Home Mt Laurel News Two LHS musicians hit all the right notes

Two LHS musicians hit all the right notes

Percussionist Craig DiGiamarino, trombonist Matt Wall have been accepted to perform at all-state level

Left to right: Craig DiGiamarino and Matt Wall pose with their instruments (Len Nicholas/ Special to The Sun).

Two Lenape High School juniors have recently proven that hard work and passion pay off, even if it takes a few tries.

Percussionist Craig DiGiamarino and trombonist Matt Wall have been accepted into the New Jersey All State Symphonic Band and the New Jersey All State Orchestra, respectively. While this is the first time both have had an opportunity to play at the all-state level, it is not their first time auditioning for such an honor.

“This was my third time auditioning,” said DiGiamarino. “I was really excited when I found out that I made it.”

Wall had auditioned last year and is similarly excited to play on a statewide stage.

“It is thrilling to be accepted!” he exclaimed. “I went into the audition thinking I wasn’t going to be able to get in, but after getting the results back, it was really exciting to know that I made it.”

Both students have played in South Jersey-only bands and expect that playing with even more select company will be a welcome challenge that pushes them to reach for next-level artistry.

“Every time I’ve been in an honors ensemble, the people who are better than me push me to be better,” noted DiGiamarino, who made his All South Jersey Symphonic Band debut in seventh grade. “We’ve already had our first rehearsal, and I think the music’s a lot more challenging.”

“I imagine there will be a lot more professionalism in our performance; it’ll definitely be more challenging and there’ll be more musicianship in the pieces,” Wall added. “It’s not just playing the notes: It’s more about the dynamics you can put into the music and really feel what you’re playing.”

Lenape High School Band Director Len Nicholas isn’t at all surprised that two student musicians who are as dedicated to their craft as DiGiamarino and Wall are finding such success in their musical pursuits.

“It’s rewarding as a teacher to work with these energetic young men who are exactly what you want in music students,” Nicholas said. “Matt is very enthusiastic and practices all the time, and it’s not just me who sees how good he is: When he was practicing during rehearsals for the Olympic Conference band, another director walked by and said ‘That kid sounds great!’ And Craig has been staying after school, practicing percussion and also has gotten high praise from other directors.”

DiGiamarino says his musical journey began with piano lessons when he was 5 or 6, though he traded the ivories for percussion a few years later.

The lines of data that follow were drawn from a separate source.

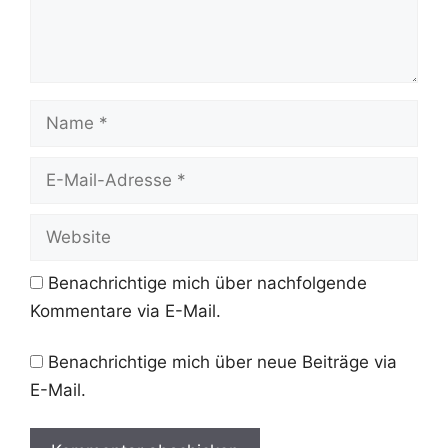
Name
E-
Mail-
Adresse
Website
Benachrichtige mich über nachfolgende
Kommentare via E-Mail.
Benachrichtige mich über neue Beiträge via
E-Mail.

“I started percussion in fourth grade and started taking lessons outside of school in fifth grade, but I really started to get a lot more into it when I was in sixth grade, which is when I did my first honors band,” he recalled. “I have a real passion for music.

“What I like the best about percussion is the diversity in instruments: There are so many things you can play, and a lot of different styles.”

Wall, meanwhile, was immediately drawn to the trombone in fourth grade and is loathe to ever put it down.

“I’m going into my eighth year playing the trombone, and I love it,” he said. “It was really interesting to hear how bad I was when I first started playing, and I was like, ‘I need to do this better.’ So I started practicing all the time.

“Now I spend around four or five hours a day practicing, and I spend most of my lunch practicing in the band room. You have to be one with the instrument to really know it.”

While Wall isn’t sure what the future holds for him musically beyond high school, DiGiamarino feels certain he’ll pursue a college degree in music, though he’s still uncertain if he wants to be an educator or a performer.

Both students agree there is a considerable barrier to entry for anyone who first picks up an instrument — and that it’s more than worth it to keep on playing.

“Don’t give up on it,” DiGiamarino advised. “It takes some effort to get going. It can be tedious when you’re still beginning and learning to read music. Now, I feel like I’m at my best when I’m performing.”

“You’re going to have off days,” Wall added. “One of the hardest parts is not getting stressed out by those off days. Just take it slow: If you’re struggling with one part, then just put the instrument down and come at it the next day. Or play something that you know well and know you can play it.”

DiGiamarino will play with the All State Symphonic Band Feb. 23 at Newark’s New Jersey Performing Arts Center (NJPAC). Wall will perform with the All State Orchestra during the NJ Teachers Convention in Atlantic City Nov. 6 and again Nov. 15 at NJPAC.

And their high school music director is eager for them to take their talents to a whole new level, both for their benefit and that of their peers.

“For these two guys, they’re just enjoying music and improving themselves every day,” Nicholas said. “I think that will cross over to benefit other aspects of their lives. If you work hard in one area, you’ll work hard in other areas. And when their classmates see them rehearsing and practicing this hard, I hope that’ll inspire them to enjoy it as much as Matt and Craig do.

“It’s hard work to get better,” the band director added, “but once you get to a certain level, there’s a sense of accomplishment and playing music gets so much more enjoyable.”